Sustaining the level of deal flow surrounding traditional renewables platforms might be difficult in the near term given the level of consolidation that has already occurred across Europe.

"I don't see the right [operating] volume in the existing platforms today," Asensio said. "[They] need to become more mature in order for third parties to have the appetite to buy."

However, opportunities are now emerging in nascent sectors like floating wind, electric vehicle charging and other clean technology companies. "There is enough that is created new companies, new pipelines, new ideas that the number of platforms is still continuing to increase," Green Giraffe's Weber said in an interview.

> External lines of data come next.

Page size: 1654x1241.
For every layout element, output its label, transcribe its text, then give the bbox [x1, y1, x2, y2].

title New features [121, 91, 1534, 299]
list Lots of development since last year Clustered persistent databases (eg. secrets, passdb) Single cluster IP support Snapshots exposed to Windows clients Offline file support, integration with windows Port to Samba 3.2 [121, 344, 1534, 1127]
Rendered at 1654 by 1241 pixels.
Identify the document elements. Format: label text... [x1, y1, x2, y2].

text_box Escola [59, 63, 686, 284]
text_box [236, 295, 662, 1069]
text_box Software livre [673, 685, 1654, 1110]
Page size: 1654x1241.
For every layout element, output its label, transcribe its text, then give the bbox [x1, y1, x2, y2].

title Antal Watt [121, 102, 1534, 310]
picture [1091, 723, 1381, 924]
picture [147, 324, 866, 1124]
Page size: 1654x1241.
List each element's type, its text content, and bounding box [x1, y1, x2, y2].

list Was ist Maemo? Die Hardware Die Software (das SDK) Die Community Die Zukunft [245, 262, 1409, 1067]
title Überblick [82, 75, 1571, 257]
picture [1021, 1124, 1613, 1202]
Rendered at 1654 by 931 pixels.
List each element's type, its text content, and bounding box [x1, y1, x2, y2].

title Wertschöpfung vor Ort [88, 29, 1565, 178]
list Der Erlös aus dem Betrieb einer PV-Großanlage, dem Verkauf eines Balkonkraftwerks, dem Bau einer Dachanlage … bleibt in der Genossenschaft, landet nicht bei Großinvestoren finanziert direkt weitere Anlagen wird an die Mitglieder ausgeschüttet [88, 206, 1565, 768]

New types of deals — beyond just traditional acquisitions — are also appearing, including early-stage partnerships combining smaller players and heavyweight investors.

"We see more and more M&A transactions that are ... almost cooperation agreements between a local partner that knows everything that needs to be done [in project development] and an international, deep-pocketed, strategic player," Weber said.

'Piles of cash'

Such opportunities could appeal to oil supermajors which, as a result of high gas and electricity prices, "are sitting on piles of cash" that needs to be invested, according to Sunny Aurora, a partner in the power and utilities team at consultancy EY.

"My personal view is that in the drive toward electrification, you will see a lot more investment [in renewables] from companies like these," he said in an interview.

The likes of BP PLC and TotalEnergies SE are going big on offshore wind and have also bought development companies in the past to organically grow their renewable power portfolios. The companies have targets to reach 50 GW and 100 GW of renewables capacity, respectively, by 2030.

Utilities and oil companies "can cover even more of the value chain" than purely financial investors, according to Francesco Cacciabue, partner and CFO at renewables fund manager Glennmont Partners, including areas like distribution and retail supply.

Buying or partnering with specialist development teams "gives them firepower in terms of megawatts," Cacciabue said in an interview.